Well Chief, though your intentions were good, the World Herald already took care of releasing the gang name. I was pretty upset with the OWH releasing the gang name.

Anonymous said...

I know this won't happen, but would love to see the minors in this group charged with minors in possession of a handgun. Unless things have changed don't you need to be 18 to legally possess a handgun? Charging each of these dorks w/ 75+ counts of that simple misdemeanor - works for me.
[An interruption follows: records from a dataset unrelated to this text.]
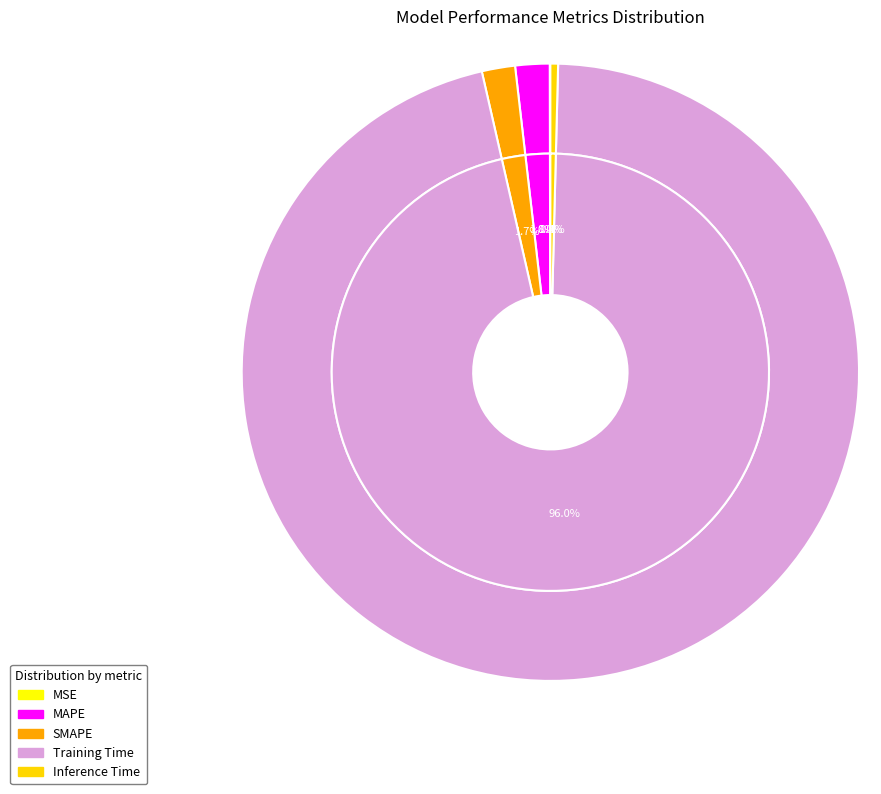

Does Training Time represent more than half of the total?

Yes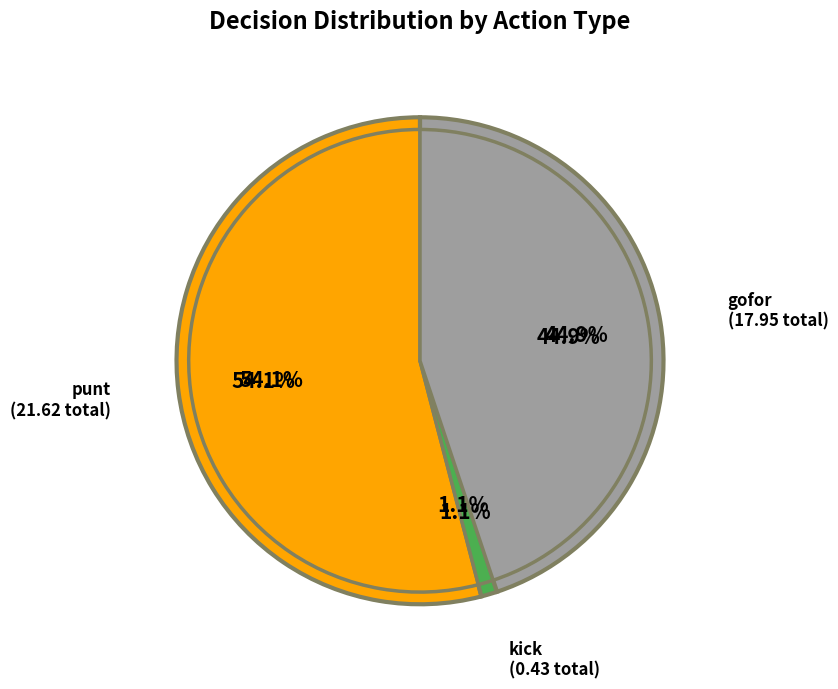

Does y=7 account for over 50% of the chart?

No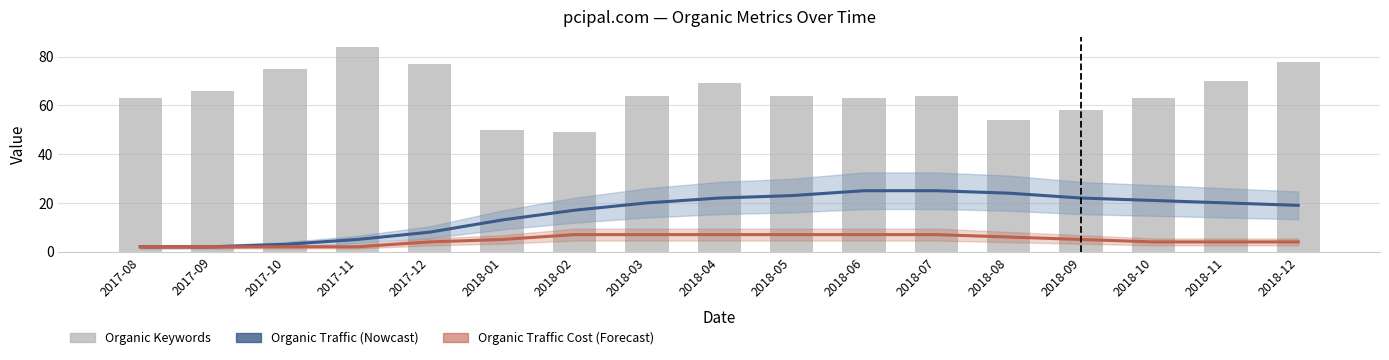

At which category is the sum across all series the highest?

2018-12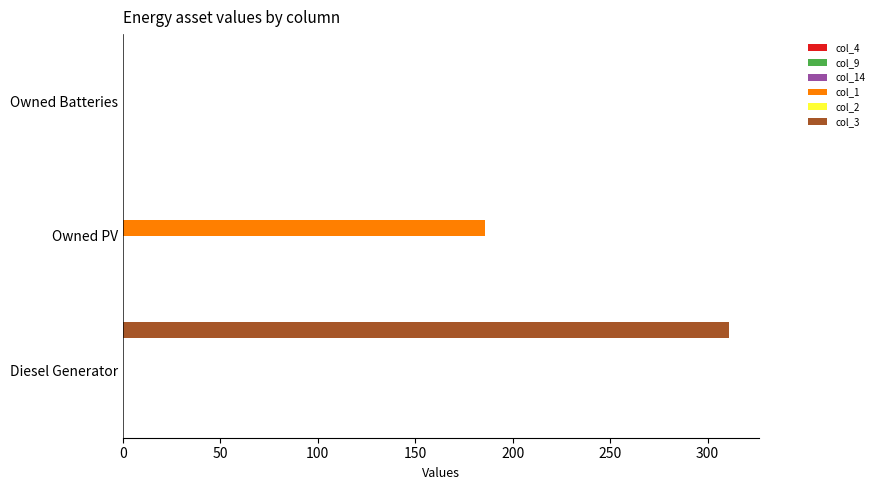

Which series has the largest total across all categories?

col_3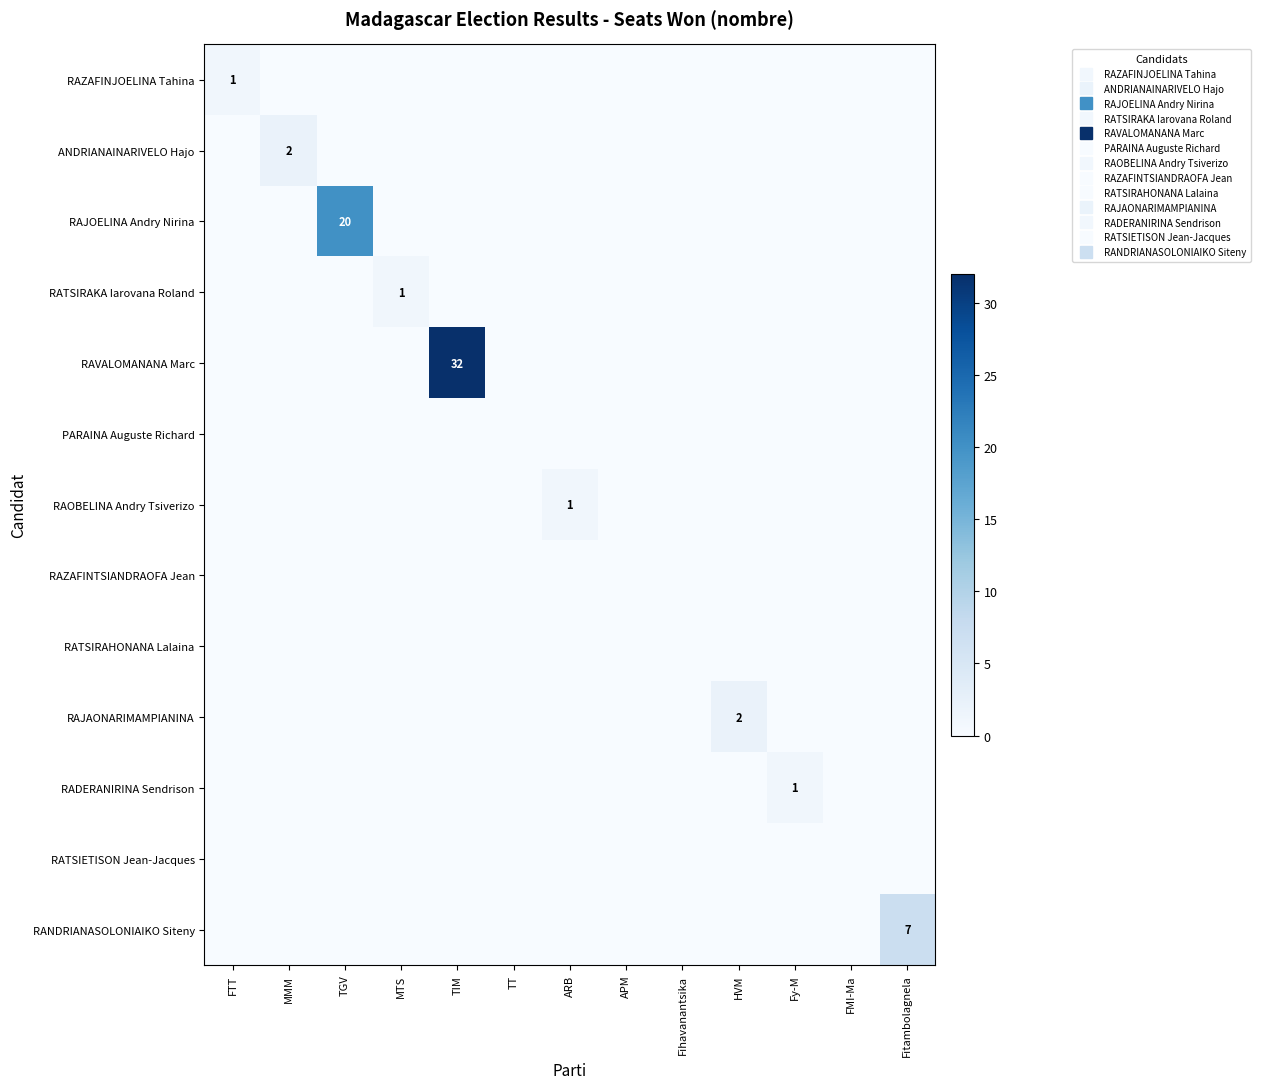

How many positive values does the RADERANIRINA Sendrison series have?

1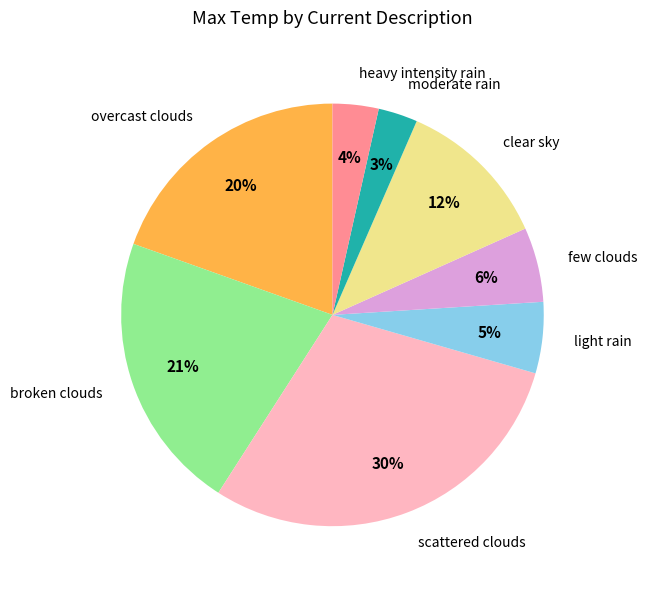

Which has a higher value, heavy intensity rain or scattered clouds?

scattered clouds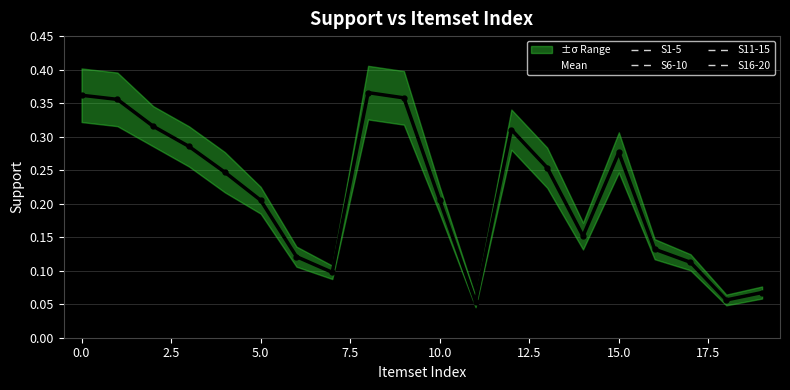

True or false: Mean has a value of 0.1 at 5.0.

False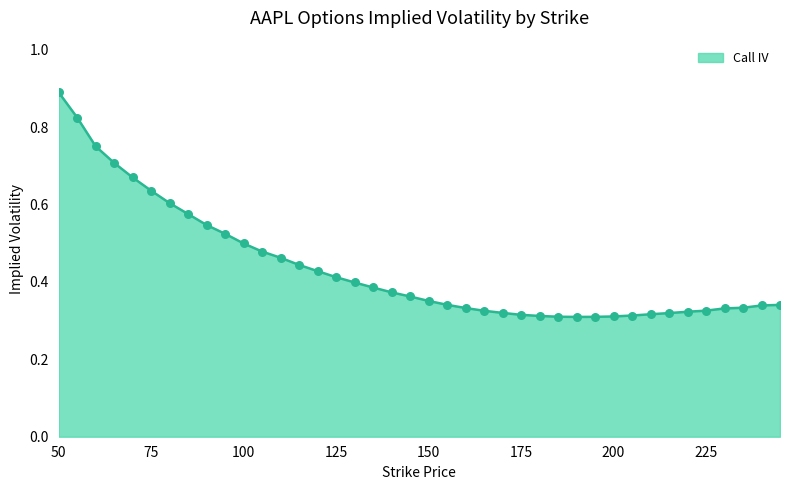

The chart shows a value of 1.5 at 50. True or false?

False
Problem is finding a judge who would be willing to sentence them to 3 months consecutive instead of concurrent....

I know, I'm a dreamer.

Anonymous said...

Chief I know you like to throw out big numbers when on the uniform issue $400,000. I was wondering why some of these issues can't be handled by purchasing these items at different times. We should be able to get by with the same tops and coats if all we are changing is the fact of not having the stripe on the side of the pants. We also dont need the new duty rigs. Buying only the pants would save money and if a more comfortable pant were issued, make the employees happier.

Tom Casady said...

Fine, then make that $101 K instead, to get everyone four pairs of slacks (How many do you have?). Still don't have it. As long we look uniform, look sharp, wear something that holds up to wear, and fits within our budget, I don't care. Show me the money. I'm a little tired of being trashed for being the impediment to a uniform change. We managed to scrape together a few hundred thousand dollars to rearm the department a few years ago, I guess some more pockets would have been a better choice?

Tom Casady said...

Okay, that was a little over-reactive. You were just trying to make a constructive suggestion. I'm sorry I unloaded.

I guess it was the "you like to throw around big numbers" that sent me over the edge. With over 300 uniformed employees, the numbers really are pretty big, and the fundage is non-existent.

ex LPD said...

Tom...your 7:33 posting sounds like a typical 4am e-mail that "Barks" said to NEVER send....remember...have Ginny get your coffee BEFORE you reply.